HOW MANY PEOPLE HAVE

THE HUMAN PAPILOMA VIRUS?

It is estimated that in the European Community in 2005 there were 195 million women over 15 years of age, of whom:

 

  • 15.5 million women were carriers of HPV DNA.

  • 2 million women with acuminate conditions (AC)

  • 2 million with low grade squamous epithelial lesions (LSIL)

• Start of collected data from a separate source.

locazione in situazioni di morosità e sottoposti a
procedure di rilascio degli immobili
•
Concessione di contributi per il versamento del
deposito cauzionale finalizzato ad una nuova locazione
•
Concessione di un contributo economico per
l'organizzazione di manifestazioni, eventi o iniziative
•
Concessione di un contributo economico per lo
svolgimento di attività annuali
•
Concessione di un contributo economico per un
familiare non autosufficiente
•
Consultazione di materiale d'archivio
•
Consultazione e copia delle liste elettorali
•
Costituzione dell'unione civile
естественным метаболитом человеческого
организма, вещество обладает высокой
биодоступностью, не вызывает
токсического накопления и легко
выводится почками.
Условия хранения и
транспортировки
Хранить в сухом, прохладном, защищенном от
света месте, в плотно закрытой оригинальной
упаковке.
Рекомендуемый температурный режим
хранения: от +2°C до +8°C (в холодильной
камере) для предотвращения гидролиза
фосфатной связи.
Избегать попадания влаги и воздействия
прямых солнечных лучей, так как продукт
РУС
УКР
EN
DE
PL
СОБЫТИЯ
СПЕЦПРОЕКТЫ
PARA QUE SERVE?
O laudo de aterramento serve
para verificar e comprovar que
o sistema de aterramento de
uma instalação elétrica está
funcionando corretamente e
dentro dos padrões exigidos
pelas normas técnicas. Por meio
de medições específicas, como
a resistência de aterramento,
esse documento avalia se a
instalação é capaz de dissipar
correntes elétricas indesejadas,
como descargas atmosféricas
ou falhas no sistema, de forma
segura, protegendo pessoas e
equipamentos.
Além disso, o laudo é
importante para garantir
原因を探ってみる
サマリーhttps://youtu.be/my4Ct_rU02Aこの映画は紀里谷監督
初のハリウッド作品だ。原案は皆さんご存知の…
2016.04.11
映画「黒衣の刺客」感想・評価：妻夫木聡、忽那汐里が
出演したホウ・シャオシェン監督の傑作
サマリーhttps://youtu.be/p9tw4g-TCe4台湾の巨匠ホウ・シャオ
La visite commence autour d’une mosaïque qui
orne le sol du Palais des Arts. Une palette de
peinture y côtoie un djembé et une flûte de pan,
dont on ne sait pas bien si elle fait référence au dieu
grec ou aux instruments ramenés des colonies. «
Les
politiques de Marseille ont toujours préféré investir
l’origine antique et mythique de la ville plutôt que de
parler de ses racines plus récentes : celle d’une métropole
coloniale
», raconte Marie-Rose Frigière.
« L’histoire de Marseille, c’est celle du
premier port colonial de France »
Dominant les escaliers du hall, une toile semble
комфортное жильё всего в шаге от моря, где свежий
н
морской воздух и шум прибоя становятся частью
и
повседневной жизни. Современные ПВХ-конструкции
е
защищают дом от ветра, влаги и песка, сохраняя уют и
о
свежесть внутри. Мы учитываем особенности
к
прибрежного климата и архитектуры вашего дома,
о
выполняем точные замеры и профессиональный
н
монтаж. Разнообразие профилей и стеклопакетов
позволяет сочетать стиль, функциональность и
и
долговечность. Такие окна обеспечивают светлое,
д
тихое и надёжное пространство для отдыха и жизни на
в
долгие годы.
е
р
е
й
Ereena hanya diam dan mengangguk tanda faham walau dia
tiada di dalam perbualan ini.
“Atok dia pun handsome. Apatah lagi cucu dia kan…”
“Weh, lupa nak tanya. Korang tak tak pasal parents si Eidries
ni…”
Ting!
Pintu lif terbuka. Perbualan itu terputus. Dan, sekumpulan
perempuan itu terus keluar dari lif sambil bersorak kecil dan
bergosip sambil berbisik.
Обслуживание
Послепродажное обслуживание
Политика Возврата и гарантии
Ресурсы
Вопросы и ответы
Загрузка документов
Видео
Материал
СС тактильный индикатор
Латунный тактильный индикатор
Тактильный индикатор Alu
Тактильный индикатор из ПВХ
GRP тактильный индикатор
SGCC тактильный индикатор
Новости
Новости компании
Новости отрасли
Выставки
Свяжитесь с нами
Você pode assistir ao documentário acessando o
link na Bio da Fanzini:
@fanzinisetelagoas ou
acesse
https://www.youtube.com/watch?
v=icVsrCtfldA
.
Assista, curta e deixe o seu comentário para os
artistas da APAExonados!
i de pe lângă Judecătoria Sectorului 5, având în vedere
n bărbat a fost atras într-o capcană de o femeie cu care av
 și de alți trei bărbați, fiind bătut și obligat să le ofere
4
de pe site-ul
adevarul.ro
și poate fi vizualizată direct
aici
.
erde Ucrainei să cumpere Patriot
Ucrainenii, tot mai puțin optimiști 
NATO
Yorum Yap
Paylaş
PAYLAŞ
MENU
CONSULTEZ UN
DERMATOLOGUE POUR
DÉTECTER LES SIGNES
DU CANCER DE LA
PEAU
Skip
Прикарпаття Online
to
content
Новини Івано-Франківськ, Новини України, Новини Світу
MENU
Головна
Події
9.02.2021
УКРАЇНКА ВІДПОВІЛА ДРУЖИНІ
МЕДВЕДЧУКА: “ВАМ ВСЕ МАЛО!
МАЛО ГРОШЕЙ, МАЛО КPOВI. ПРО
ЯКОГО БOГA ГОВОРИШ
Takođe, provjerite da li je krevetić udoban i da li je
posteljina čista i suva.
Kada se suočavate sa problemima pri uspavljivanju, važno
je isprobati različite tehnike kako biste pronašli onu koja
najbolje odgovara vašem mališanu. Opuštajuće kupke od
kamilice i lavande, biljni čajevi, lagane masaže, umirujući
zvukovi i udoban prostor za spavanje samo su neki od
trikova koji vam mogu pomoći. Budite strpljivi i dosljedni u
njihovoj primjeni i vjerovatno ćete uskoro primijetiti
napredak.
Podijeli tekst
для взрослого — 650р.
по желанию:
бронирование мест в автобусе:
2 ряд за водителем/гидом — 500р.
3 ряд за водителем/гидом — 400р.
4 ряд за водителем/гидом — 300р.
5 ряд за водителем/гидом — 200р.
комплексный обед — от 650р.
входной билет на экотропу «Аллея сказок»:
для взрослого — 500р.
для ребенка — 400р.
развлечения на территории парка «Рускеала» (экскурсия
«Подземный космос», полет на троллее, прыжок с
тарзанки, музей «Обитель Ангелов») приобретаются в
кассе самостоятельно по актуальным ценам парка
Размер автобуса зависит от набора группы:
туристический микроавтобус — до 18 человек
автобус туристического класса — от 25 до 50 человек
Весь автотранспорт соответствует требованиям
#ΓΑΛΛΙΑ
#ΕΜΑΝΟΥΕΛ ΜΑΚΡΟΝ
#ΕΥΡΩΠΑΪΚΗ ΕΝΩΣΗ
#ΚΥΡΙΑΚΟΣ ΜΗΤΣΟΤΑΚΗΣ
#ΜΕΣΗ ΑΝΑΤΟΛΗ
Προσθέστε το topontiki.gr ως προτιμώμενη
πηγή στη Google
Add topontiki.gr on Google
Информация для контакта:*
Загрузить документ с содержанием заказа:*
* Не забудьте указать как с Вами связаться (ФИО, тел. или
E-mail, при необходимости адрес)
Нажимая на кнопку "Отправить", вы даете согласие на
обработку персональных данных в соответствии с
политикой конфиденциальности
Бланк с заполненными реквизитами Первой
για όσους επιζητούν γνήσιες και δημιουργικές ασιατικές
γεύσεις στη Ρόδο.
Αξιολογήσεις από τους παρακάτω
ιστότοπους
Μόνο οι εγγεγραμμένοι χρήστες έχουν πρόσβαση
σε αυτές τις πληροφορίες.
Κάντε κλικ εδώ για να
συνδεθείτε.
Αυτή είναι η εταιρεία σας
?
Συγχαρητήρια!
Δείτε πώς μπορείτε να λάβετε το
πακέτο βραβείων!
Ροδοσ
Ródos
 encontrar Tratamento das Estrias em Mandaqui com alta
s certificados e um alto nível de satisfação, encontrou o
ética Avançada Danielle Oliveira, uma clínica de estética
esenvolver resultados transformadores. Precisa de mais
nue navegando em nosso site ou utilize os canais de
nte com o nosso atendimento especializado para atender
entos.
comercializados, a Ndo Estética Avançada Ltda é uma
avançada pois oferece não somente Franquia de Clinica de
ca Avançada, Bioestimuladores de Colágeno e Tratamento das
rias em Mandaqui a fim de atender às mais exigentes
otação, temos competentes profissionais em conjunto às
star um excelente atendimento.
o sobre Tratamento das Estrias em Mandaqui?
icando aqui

  • 95,000 women with epi-

    High-grade squamous cell (HSIL)

  • 33,000 new cases of invasive carcinoid 

 

As a result, it can be estimated that 20 million women over 15 years of age, out of 195 million registered in the European Union (10.3% of the population in this age group), have at some time in their lives a genital condition, clinical or subclinical, attributable to HPV infections or any of its neoplasms.

 

Among the most recent studies carried out in Spain, we highlight:

 

• A random sample of 973 women, mostly monogamous, with an average age of 43 years (+/- 16 years) and a prevalence of 3%.

 

• A study of 1,368 women who attended a gynecological or family planning visit showed an overall prevalence of 8.3%, of which the majority  (87%) of the women were high-risk HPV, with age groups of: 

  • <30 years: 11.2%

  • 30 -49 years: 7.2%

  • > 50 years: 3.4%. 

The human papillomavirus represents one of the most common sexually transmitted infections.

Infection of the virus tends to cure in 90% of cases.

Sexually active young people aged 18 to 25 are considered to be HPV positive. In most cases it is an infection that has no symptoms.

In the developing countries 
cervical cancer is the most common cancer.

In Spain cervical cancer is the second most frequent gynecological cancer.